The response should be the lines of the data, starting at the first and ending at the one that contains "Caution should always", copied without change.
"""
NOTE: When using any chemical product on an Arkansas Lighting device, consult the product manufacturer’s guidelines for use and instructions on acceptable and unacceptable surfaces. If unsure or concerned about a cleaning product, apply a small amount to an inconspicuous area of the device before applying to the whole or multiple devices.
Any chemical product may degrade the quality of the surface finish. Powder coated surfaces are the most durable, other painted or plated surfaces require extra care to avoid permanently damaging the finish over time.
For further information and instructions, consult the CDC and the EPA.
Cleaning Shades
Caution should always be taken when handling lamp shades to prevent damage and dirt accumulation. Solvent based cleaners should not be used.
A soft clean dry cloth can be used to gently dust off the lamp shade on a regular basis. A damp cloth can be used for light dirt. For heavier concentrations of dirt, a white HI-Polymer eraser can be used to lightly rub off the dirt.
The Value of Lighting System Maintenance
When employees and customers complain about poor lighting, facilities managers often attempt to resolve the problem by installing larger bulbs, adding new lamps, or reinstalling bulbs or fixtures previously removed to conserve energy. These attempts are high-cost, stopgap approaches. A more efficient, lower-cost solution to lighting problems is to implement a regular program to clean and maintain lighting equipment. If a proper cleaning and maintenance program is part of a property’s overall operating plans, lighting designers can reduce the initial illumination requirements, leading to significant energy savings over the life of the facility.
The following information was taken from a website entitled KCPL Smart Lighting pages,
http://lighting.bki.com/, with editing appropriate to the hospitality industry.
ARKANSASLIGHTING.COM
"""
* Solution to this exercise
NOTE: When using any chemical product on an Arkansas Lighting device, consult the product manufacturer’s guidelines for use and instructions on acceptable and unacceptable surfaces. If unsure or concerned about a cleaning product, apply a small amount to an inconspicuous area of the device before applying to the whole or multiple devices.
Any chemical product may degrade the quality of the surface finish. Powder coated surfaces are the most durable, other painted or plated surfaces require extra care to avoid permanently damaging the finish over time.
For further information and instructions, consult the CDC and the EPA.
Cleaning Shades
Caution should always be taken when handling lamp shades to prevent damage and dirt accumulation. Solvent based cleaners should not be used.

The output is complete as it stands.